Bemol sostenido: Habitación de Nik Bärtsch
Mucho se sabe de la matemática implícita en la música. Todos aceptamos esa relación intrínseca sin cuestionamiento alguno. Sea por la rítmica dividida en compases fraccionados, por las melodías sustentadas en intervalos temperados o por armonías cifradas en acordes bien proporcionados, los números permean el hecho musical desde la médula, independientemente de géneros, culturas o autores.
Dicho eso, desde luego, la mayoría de los artistas evita toda ciencia para que el razonamiento no entorpezca a la inspiración. Contrariamente, hay algunos creadores para los que domar al espíritu matemático es una condición necesaria, fuente de imaginería valiosa. En esos territorios destaca el pianista, compositor y maestro suizo Nik Bärtsch (52). Un genio con quien feliz y sorpresivamente acabamos de encontrarnos en persona.

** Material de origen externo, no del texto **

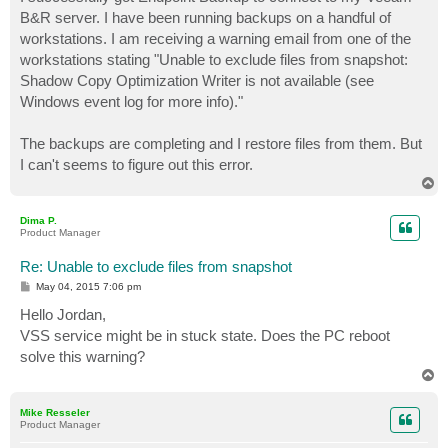
t
B&R server. I have been running backups on a handful of
workstations. I am receiving a warning email from one of the
workstations stating "Unable to exclude files from snapshot:
Shadow Copy Optimization Writer is not available (see
Windows event log for more info)."
The backups are completing and I restore files from them. But
I can't seems to figure out this error.
T
o
p
Dima P.
Product Manager
Re: Unable to exclude files from snapshot
P
May 04, 2015 7:06 pm
o
s
Hello Jordan,
t
VSS service might be in stuck state. Does the PC reboot
solve this warning?
T
o
p
Mike Resseler
Product Manager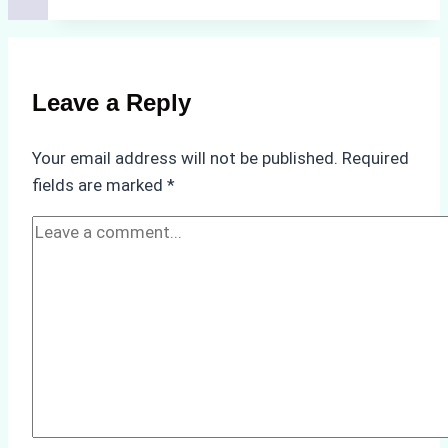
Costs
of
Non-
Compliance
Leave a Reply
in
Underwater
Your email address will not be published.
Required
Hull
fields are marked
*
Cleaning:
A
Case
Study
from
Batam
Port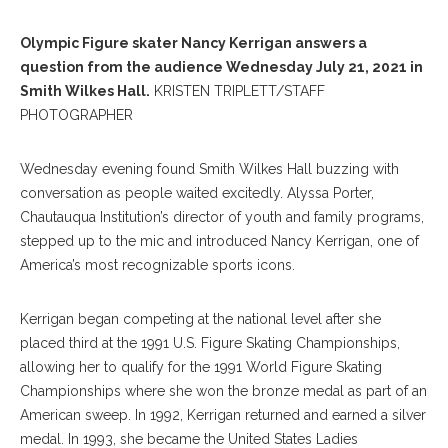
Olympic Figure skater Nancy Kerrigan answers a
question from the audience Wednesday July 21, 2021 in
Smith Wilkes Hall.
KRISTEN TRIPLETT/STAFF
PHOTOGRAPHER
Wednesday evening found Smith Wilkes Hall buzzing with
conversation as people waited excitedly. Alyssa Porter,
Chautauqua Institution’s director of youth and family programs,
stepped up to the mic and introduced Nancy Kerrigan, one of
America’s most recognizable sports icons.
Kerrigan began competing at the national level after she
placed third at the 1991 U.S. Figure Skating Championships,
allowing her to qualify for the 1991 World Figure Skating
Championships where she won the bronze medal as part of an
American sweep. In 1992, Kerrigan returned and earned a silver
medal. In 1993, she became the United States Ladies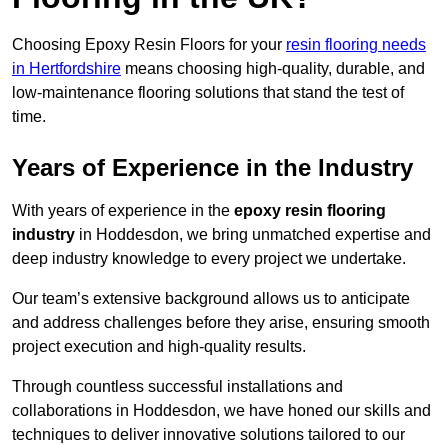
Choosing Epoxy Resin Floors for your
resin flooring needs
in Hertfordshire
means choosing high-quality, durable, and
low-maintenance flooring solutions that stand the test of
time.
Years of Experience in the Industry
With years of experience in the
epoxy resin flooring
industry
in Hoddesdon, we bring unmatched expertise and
deep industry knowledge to every project we undertake.
Our team’s extensive background allows us to anticipate
and address challenges before they arise, ensuring smooth
project execution and high-quality results.
Through countless successful installations and
collaborations in Hoddesdon, we have honed our skills and
techniques to deliver innovative solutions tailored to our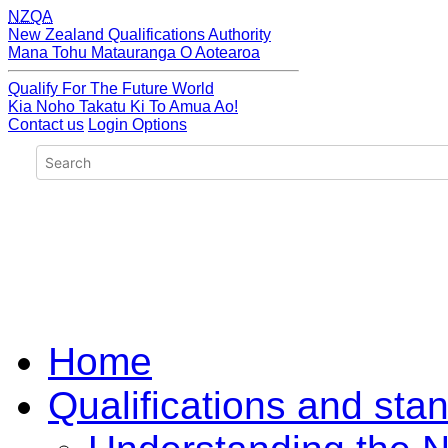
NZQA
New Zealand Qualifications Authority
Mana Tohu Matauranga O Aotearoa
Qualify For The Future World
Kia Noho Takatu Ki To Amua Ao!
Contact us
Login Options
Home
Qualifications and sta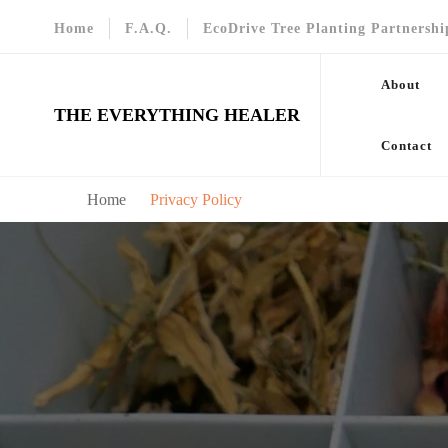
Home
F.A.Q.
EcoDrive Tree Planting Partnershi
About
THE EVERYTHING HEALER
Contact
Home
Privacy Policy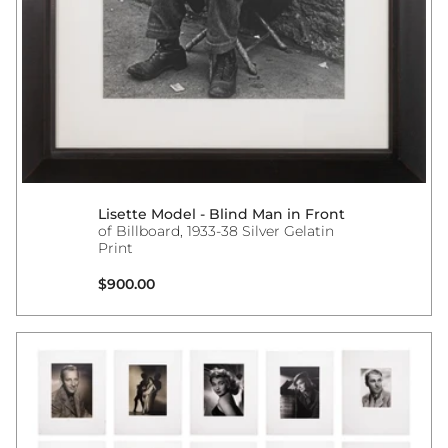
Lisette Model - Blind Man in Front
of Billboard, 1933-38 Silver Gelatin
Print
Regular price
$900.00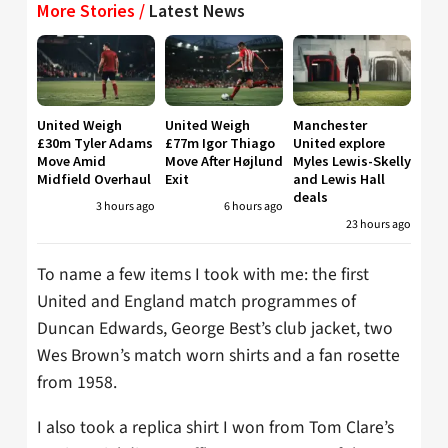
More Stories /
Latest News
United Weigh
United Weigh
Manchester
£30m Tyler Adams
£77m Igor Thiago
United explore
Move Amid
Move After Højlund
Myles Lewis-Skelly
Midfield Overhaul
Exit
and Lewis Hall
deals
3 hours ago
6 hours ago
23 hours ago
To name a few items I took with me: the first
United and England match programmes of
Duncan Edwards, George Best’s club jacket, two
Wes Brown’s match worn shirts and a fan rosette
from 1958.
I also took a replica shirt I won from Tom Clare’s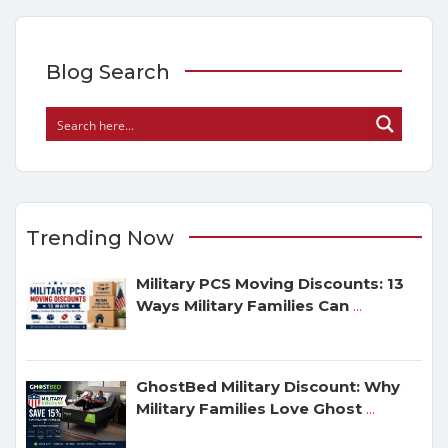
Blog Search
Trending Now
Military PCS Moving Discounts: 13
Ways Military Families Can
...
GhostBed Military Discount: Why
Military Families Love Ghost
...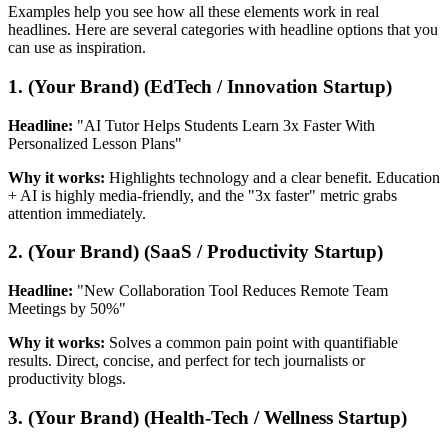
Examples help you see how all these elements work in real
headlines. Here are several categories with headline options that you
can use as inspiration.
1. (Your Brand) (EdTech / Innovation Startup)
Headline:
"AI Tutor Helps Students Learn 3x Faster With
Personalized Lesson Plans"
Why it works:
Highlights technology and a clear benefit. Education
+ AI is highly media-friendly, and the "3x faster" metric grabs
attention immediately.
2. (Your Brand) (SaaS / Productivity Startup)
Headline:
"New Collaboration Tool Reduces Remote Team
Meetings by 50%"
Why it works:
Solves a common pain point with quantifiable
results. Direct, concise, and perfect for tech journalists or
productivity blogs.
3. (Your Brand) (Health-Tech / Wellness Startup)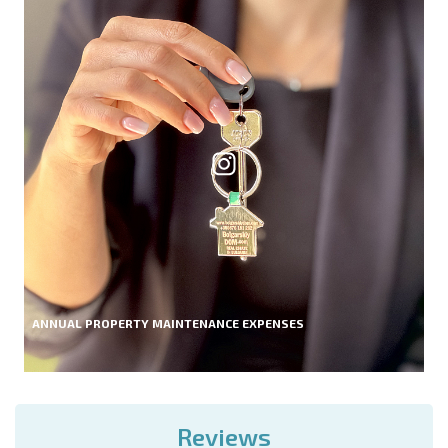
ANNUAL PROPERTY MAINTENANCE EXPENSES
Reviews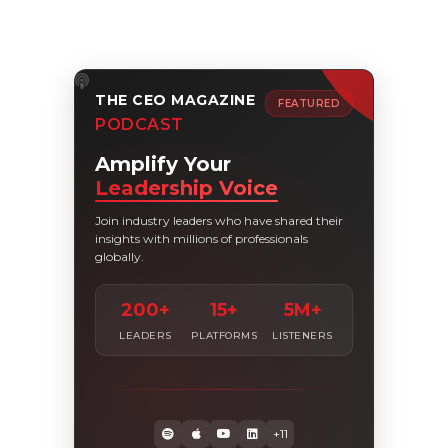
THE CEO MAGAZINE
FEATURED
PODCAST
Amplify Your
Leadership Voice
Join industry leaders who have shared their
insights with millions of professionals
globally.
200+
15+
5M+
LEADERS
PLATFORMS
LISTENERS
+11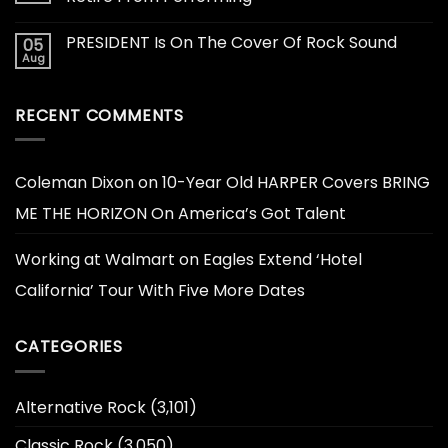
PRESIDENT Is On The Cover Of Rock Sound
05
Aug
RECENT COMMENTS
Coleman Dixon
on
10-Year Old HARPER Covers BRING
ME THE HORIZON On America’s Got Talent
Working at Walmart
on
Eagles Extend ‘Hotel
California’ Tour With Five More Dates
CATEGORIES
Alternative Rock
(3,101)
Classic Rock
(3,050)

Así es. Cuando nos enteramos de que Bärtsch se presentaría en el Zinco bar de Ciudad de México tuvimos que tallarnos los ojos para revisar una y otra vez las fechas del tour. ¡Qué promotor se involucraría en una exquisitez de semejante calibre?, pensamos. Tras minutos de incredulidad, celebramos la noticia llamando a un par de amigos. Entonces comenzó la espera por un concierto que suponíamos especialmente denso (nos equivocamos, afortunadamente).
Sirva decir que a Bärtsch lo seguimos desde hace años, cuando el amigo Trey Gunn (exKing Crimson) nos mostrara su música durante un encuentro en Seattle. Escuchando a Ronin, el más conocido de sus proyectos con grupo, hablábamos de polirritmias y polimetrías, esa matemática que en la música puede llevarnos a ciclos de hipnótica urdimbre, cercanos al serialismo y al minimalismo. Nos referimos a métodos de composición que exploran integralmente, a base de fórmulas repetitivas y variaciones en bucle, las doce notas del sistema dodecafónico y, claro, múltiples posibilidades en el abanico rítmico. Piezas en busca de tridimensionalidad que se pueden “habitar”.
Dicho en las propias palabras de Bärtsch: “Esta música obtiene su energía de la tensión entre la precisión compositiva y la autoelusión de la improvisación. De la restricción autoimplícita surge la libertad. Éxtasis a través del ascetismo.”
Podríamos, además, visitar los intereses arquitectónicos y urbanos que conducen la exploración del compositor; su idea del espacio como un derivado musical que puede vivirse gracias al rigor, pero en el que soñamos protegidos por una certidumbre: la libertad ha de ser “aprisionada”.
En fin. No ahondaremos más en ello. Nada de ese hálito experimental o de sus profundas elucubraciones abstractas le hace justicia a la vitalidad orgánica de la música que enfrentamos esa noche en el Zinco. ¡Qué liviandad la de su concentrada esencia!
Acompañado únicamente por su fiel escudero Sha, virtuoso del clarinete bajo, Nik Bärtsch se sentó ante un piano preparado para mostrar el potencial de numerosas técnicas extendidas. Hablamos de ésas que lo llevan a introducirse en las mandíbulas del instrumento azotándolo con un baquetón de percusiones, o para manipular gomas y macillas recostadas sobre las cuerdas del arpa.
A su vez, Sha recurrió a singulares motivos percusivos
producidos por explosiones bilabiales, llevando al clarinete allende la melodía. Siempre orbitando alrededor del teclado, su telepatía con Bärtsch alcanzó momentos inverosímiles, pues además del compromiso con temas y giros de inefable materia, su clarinete resuena con creencia complementaria. Entre ambos logran un razonamiento dinámico, conmovedor, entretenido, benéfico para el alma.
Por ello el rostro multiplicado de la audiencia que casi llenaba el recinto –ya convertido en la mente de Bärtsch– fue uno solo, alelado, de ojos y bocas abiertas. Un par de sets bastaron para concretar la comunión inolvidable. Eso es todo. Habítelo a Nik Bärtsch en los discos Entendre, Stoa y Continuum, verbigracia. Buen domingo. Buena semana. Buenos sonidos.